◆ 課題 ◆
以下に示す、寮から神田へ向かう朝の通勤を綴った本文を、その最後の文の後から書き継いでください。

昨夜はあまり寝付けず、半ば興奮状態をひきづったまま無理やり眠りにつくような夜だった。眠りにつき、少しの休息をとって、目覚めた朝は気怠かったが、いささか前向きに、これから続く平日の早朝を嫌がることなく、自分から温かく迎え入れるような気持ちになった。

 

そんな気持ちに浸っている余裕もなく、1日が始まる。呑気にシャワーに入る時間もない。しかも、社員寮の前で有志が集合して出発するというので、遅刻防止も兼ねて急がねばならない。簡単に整髪し、荷物の確認を済ませたら、さっと着替えて、寮の外に飛び出した。

 

寮から三鷹台へと歩き出す。天気が良い、空が青々としている。新しい靴がきゅと、音を出すたびに新入生のような初々しい気持ちと、少しの恥ずかしさみたいなものが生じる。

吉祥寺に向かう、三鷹台発の京王井の頭線は、その間わずか三分二駅だが、ゆっくりと時が流れている。朝特有の満員電車のぎゅうぎゅう詰めほどは混んでなくて、人との距離に空間がしっかりとある。客層も社会人がわんさかいる印象は感じなかった。(本当はたくさんいたのかもしれないが)

 

吉祥寺につき、神田目指して中央線に乗る。

これが絶望的だった。

4年間東京にいても体験したことのない満員電車。中野〜新宿間では、足が両方つけなかった。自分のポゼッションが悪かったのもあるのだけれど、キッツぅと思いながら30分耐えた。この日はこのイベントが一番こたえた。

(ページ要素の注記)
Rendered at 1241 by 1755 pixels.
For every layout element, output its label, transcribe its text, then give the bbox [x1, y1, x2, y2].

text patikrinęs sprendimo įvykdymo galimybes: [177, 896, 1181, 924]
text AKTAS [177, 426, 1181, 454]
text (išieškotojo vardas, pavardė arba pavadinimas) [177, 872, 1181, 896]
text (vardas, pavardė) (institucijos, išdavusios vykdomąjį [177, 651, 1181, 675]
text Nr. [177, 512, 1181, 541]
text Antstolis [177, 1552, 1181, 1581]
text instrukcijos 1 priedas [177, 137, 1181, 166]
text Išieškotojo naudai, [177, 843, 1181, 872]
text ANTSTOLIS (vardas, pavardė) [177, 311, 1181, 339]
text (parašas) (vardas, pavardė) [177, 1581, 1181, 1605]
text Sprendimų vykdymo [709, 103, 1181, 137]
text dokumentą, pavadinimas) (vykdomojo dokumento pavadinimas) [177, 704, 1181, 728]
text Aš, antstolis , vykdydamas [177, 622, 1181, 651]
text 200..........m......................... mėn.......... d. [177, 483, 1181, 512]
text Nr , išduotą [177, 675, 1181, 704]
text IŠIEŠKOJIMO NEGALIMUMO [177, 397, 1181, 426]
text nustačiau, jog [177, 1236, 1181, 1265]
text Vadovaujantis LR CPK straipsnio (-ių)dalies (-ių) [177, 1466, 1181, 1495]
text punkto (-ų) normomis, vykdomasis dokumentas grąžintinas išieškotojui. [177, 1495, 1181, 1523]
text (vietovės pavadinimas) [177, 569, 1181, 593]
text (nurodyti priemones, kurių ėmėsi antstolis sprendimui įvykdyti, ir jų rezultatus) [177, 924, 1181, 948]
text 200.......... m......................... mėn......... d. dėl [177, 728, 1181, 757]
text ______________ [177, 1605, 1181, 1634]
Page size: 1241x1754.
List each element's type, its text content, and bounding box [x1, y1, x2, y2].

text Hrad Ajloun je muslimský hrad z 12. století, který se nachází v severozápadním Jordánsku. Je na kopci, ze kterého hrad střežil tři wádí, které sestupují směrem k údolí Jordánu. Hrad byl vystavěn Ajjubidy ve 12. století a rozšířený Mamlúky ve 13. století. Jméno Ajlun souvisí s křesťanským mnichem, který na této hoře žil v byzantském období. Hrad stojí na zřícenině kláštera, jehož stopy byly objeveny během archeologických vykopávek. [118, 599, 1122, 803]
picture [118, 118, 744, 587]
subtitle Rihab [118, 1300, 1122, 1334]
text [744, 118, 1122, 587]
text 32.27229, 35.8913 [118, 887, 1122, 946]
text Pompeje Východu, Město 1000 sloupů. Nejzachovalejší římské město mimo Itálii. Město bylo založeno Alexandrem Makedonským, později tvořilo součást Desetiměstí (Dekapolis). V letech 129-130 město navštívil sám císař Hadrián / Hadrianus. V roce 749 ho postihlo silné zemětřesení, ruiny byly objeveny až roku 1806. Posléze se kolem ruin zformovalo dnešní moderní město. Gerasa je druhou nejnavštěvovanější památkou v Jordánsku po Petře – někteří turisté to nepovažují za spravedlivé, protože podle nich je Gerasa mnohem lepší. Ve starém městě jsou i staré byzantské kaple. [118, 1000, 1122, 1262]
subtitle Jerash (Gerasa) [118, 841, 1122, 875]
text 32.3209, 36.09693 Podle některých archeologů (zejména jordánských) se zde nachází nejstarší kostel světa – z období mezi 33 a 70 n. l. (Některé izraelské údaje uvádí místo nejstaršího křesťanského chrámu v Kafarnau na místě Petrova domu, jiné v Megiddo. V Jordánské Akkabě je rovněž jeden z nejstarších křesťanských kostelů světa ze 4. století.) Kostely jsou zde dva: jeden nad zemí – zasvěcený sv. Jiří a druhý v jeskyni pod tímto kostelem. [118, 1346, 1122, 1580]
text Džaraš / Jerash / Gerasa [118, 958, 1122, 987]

◆ 回答 ◆
午前は入社式で、社長から直々に辞令をもらった。有名な方なので、すごく緊張した。しかし、実物はテレビで見るよりもちっちゃな人だったし、スピーチも噛み噛みだったので可愛らしく思えた。

 

昼は、入社式と設立記念日にのみ振る舞われるエビフライを食べた。かなり肉厚のエビでびっくりした。豪華な食事といえば、エビフライ、というのが時代性を感じる。現代の豪華な食事というのを考えた時に、真っ先にエビフライは出てこないなぁと大きく口を開けながら考えていた。同時に三浦哲郎の盆土産を思い出し、勝手ながら、当時の少年とお父さんに心を馳せていた。

 

午後から研修だったが、大したことはなく1日が終わった。

強いていうなら、僕自身の不器用さに辟易した。印鑑が上手に押せない。何回も間違えてしまって情けなかった。印鑑の「中川」の文字も、見ようによってはいささかか細く見えた。

 

...研修が終われば、いよいよ部署に配属される。

 

珍しく胸いっぱいに希望を膨らませている、そういう自分をいつまでも持ち合わせていたい。